It’s bizarre that Prisoners wasn’t a bigger hit last year. It was critically acclaimed, then later appeared on numerous Best Of lists, and even my nana liked it. The star power of Wolverine couldn’t even draw folks into theaters, where it made only $60 million domestically against its $46 million budget. It’s less than stellar financial performance may have a lot to do with its difficult subject matter, which descends into some truly dark territory. Escapism, this is not. Hopefully more people check it out now that it’s available on home video. Hit the jump for my review of the Warner Bros.’ Prisoners Blu-ray.
Prisoners asks what boundaries a parent would cross to protect their loved ones. We’ve seen vigilante movies before, but not quite as honest and brooding as this. On Thanksgiving evening in a cold and damp rural town, Keller Dover (Hugh Jackman), a protective father and survivalist, and his wife (Maria Bello), head over to the Birches (Terrence Howard, Viola Davis) home for dinner. During the post-meal festivities, the couples’ young daughters go outside to play and when they don’t come back in, the families begin to panic.
The search bleeds into the next day, with the police and neighborhood on alert. The only lead is a trashy RV that was spotted near the scene of the alleged abduction. This vehicle is located and the sadly-named Detective Loki (Jake Gyllenhaal) arrives to find anxious, mentally handicapped suspect, Alex Jones (Paul Dano). Alex swears he never took the girls, he doesn’t even seem to understand what’s going on. Not only that, he has the mental capacity of a 10-year-old, so how could he make two young girls disappear without a trace?

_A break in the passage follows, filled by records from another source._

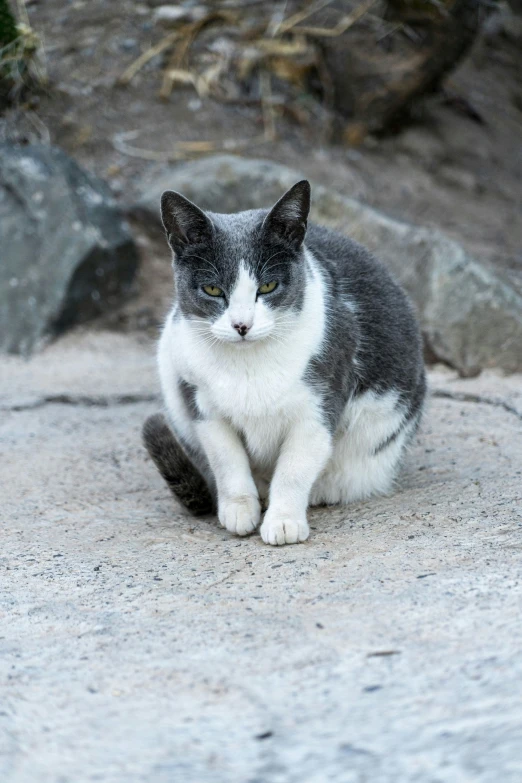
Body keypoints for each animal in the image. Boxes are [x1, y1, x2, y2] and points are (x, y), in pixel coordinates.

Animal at [141, 179, 422, 544]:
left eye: (268, 285)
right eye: (213, 289)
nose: (242, 325)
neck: (249, 365)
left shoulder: (319, 405)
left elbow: (294, 469)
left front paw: (284, 521)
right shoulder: (201, 405)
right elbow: (228, 462)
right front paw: (239, 510)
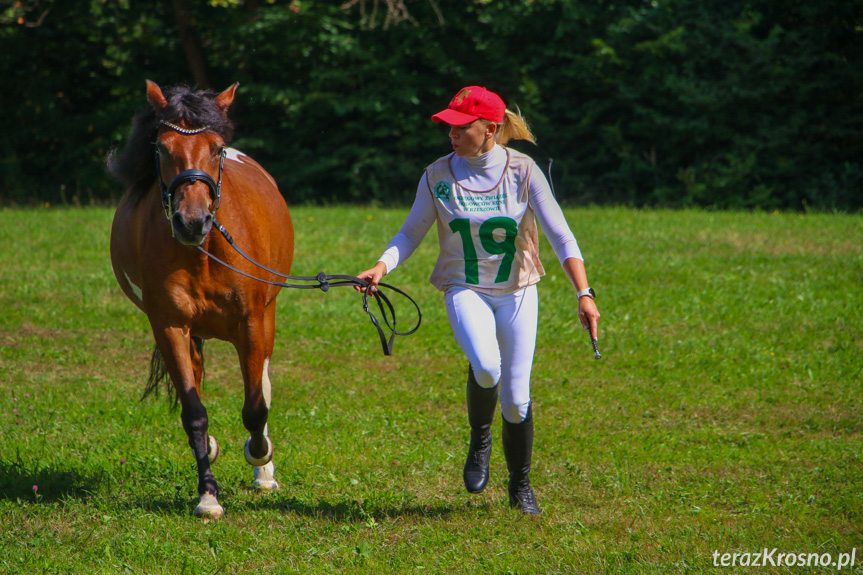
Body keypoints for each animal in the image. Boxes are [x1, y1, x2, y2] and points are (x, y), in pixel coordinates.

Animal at [108, 80, 296, 516]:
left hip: (267, 318)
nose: (192, 221)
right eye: (162, 148)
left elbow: (255, 407)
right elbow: (193, 412)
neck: (202, 252)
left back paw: (264, 473)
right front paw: (208, 494)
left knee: (262, 384)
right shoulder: (170, 326)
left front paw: (260, 454)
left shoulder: (251, 323)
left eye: (216, 148)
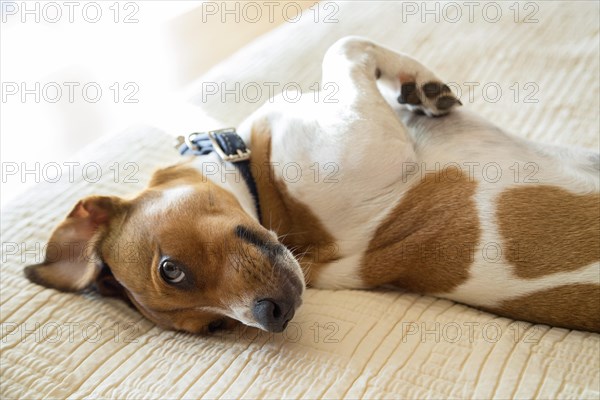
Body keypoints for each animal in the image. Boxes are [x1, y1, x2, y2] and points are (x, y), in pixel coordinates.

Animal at [25, 37, 600, 332]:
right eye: (217, 328)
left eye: (172, 269)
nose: (271, 318)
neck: (261, 189)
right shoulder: (374, 139)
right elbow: (343, 49)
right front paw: (416, 78)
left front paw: (417, 84)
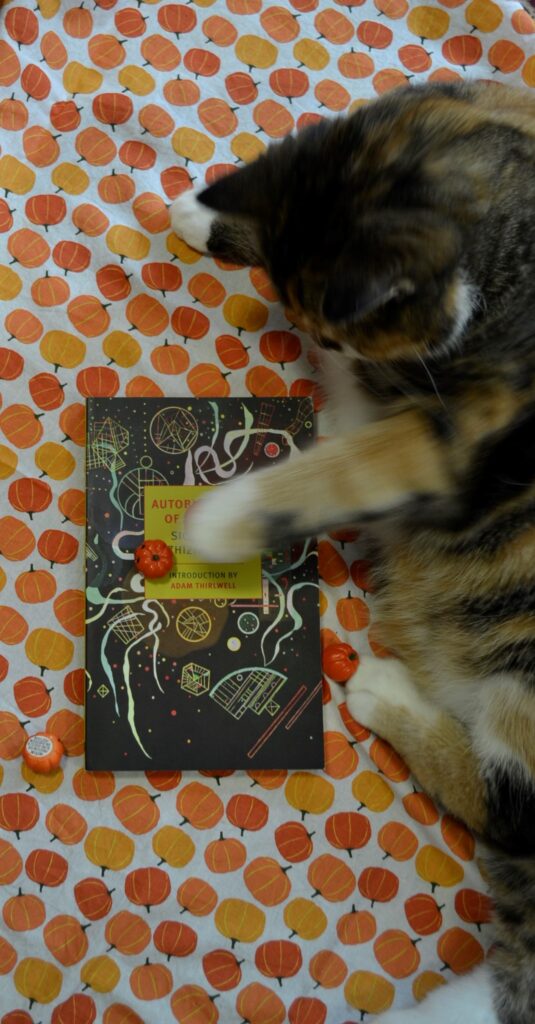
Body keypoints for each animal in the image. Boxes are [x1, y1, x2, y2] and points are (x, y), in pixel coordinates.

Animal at [171, 81, 532, 1024]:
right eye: (313, 326)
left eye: (343, 333)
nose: (332, 351)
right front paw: (198, 209)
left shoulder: (458, 433)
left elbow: (357, 463)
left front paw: (220, 520)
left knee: (507, 807)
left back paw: (384, 691)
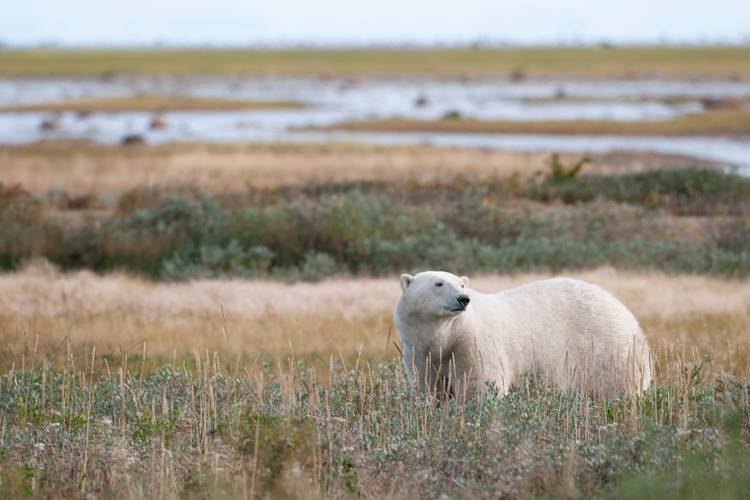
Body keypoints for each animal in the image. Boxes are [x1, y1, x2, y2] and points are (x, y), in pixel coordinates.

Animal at [394, 271, 652, 400]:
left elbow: (481, 385)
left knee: (617, 385)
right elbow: (428, 386)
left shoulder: (474, 345)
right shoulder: (420, 352)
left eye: (462, 284)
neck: (448, 336)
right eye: (438, 283)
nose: (463, 299)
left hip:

With nothing to charge him with, the police release Jones into the custody of his elderly, compassionate aunt, Holly Jones (Melissa Leo). Dover’s fearful impatience causes him to clash with Loki, until his anxiety leads him to make a violent decision from which he can never morally recover from. I’m not a big fan of Jackman, but I can’t deny how intense he is in the role of Dover. He boils over with fatherly rage until his frustration with the police erupts into violent desperation. It’s a draining performance to watch and Jackman physically devolves throughout the film as his anguish escalates.
At one point in the film, the focus very subtly shifts to Loki, which I think is a terrible name choice. With the popularity of the Marvel films, most casual movie goers are going to associate him with that Loki. And why would you name a tenacious, enigmatic detective hero after the god of mischief? Anyways, name choice aside Gyllenhaal is incredible in this role. His blinking tic, his freemason pinky ring, his barely seen tattoos – all of these elements culminate in an astounding amount of characterization without knowing anything about the bastard at all. He mentions once he’d been in a boys home, that’s all we have on him. It’s obvious he’s got some demons of his own, which could explain why he’s so consumed with finding out other people’s. In my book it’s the most fascinating performance of the year.
While Dover is driven by pure emotion, Loki is much more thoughtful – he wants to figure things out before he reacts. It’s a hypnotic dichotomy to watch, y’know? Like my heart wants to roll with Dover while my brain wants to saddle up with Loki.
Prisoners is a movie about trauma, sin, and faith. These themes are addressed within a sincerely bleak and unnerving atmosphere as director Denis Villeneuve (Incendies) presents an honest account of the emotional toll the abductions take on families and police alike. He masterfully controls this tone throughout, knowing when to tighten the vise and when to ease up. I’m not a parent myself, but I can imagine that a child abduction is a parent’s worst fucking nightmare. So perhaps casual moviegoers looking for some Hollywood escapism should avoid Prisoners. Anyone looking for an honest, pulpy, dark piece of filmmaking should give it a shot though.
Warner Bros. presents Prisoners in 1.85:1 widescreen in 1080p HD. Roger Deakins DP’d the shit outta this movie, so WB knew they had better deliver a strong transfer, which thankfully they did. Colors are lifelike, edges are clear and crisp, and black levels are tight as hell. No sign of banding or any other blemishes. The 5.1 surround track is subtle and absorbing.
As far as special features go, I haven’t been impressed with a WB new release in a while. They all have the same drab menu with the same uninspired icons. Prisoners only has two features: one a three minute glorified promo labeled as “Every Moment Matters.” This consists of mainly clips from the film cut with Jackman and Gyllenhaal talking about intense the movie is.
The other feature is pretty good. “Powerful Performances” is about 10 minutes long and features the whole main cast and director Villeneuve discussing the characters of the film.
I thought Prisoners was one of 2013’s best films. It deserves a heftier Blu-ray package, but at least the transfer is terrific.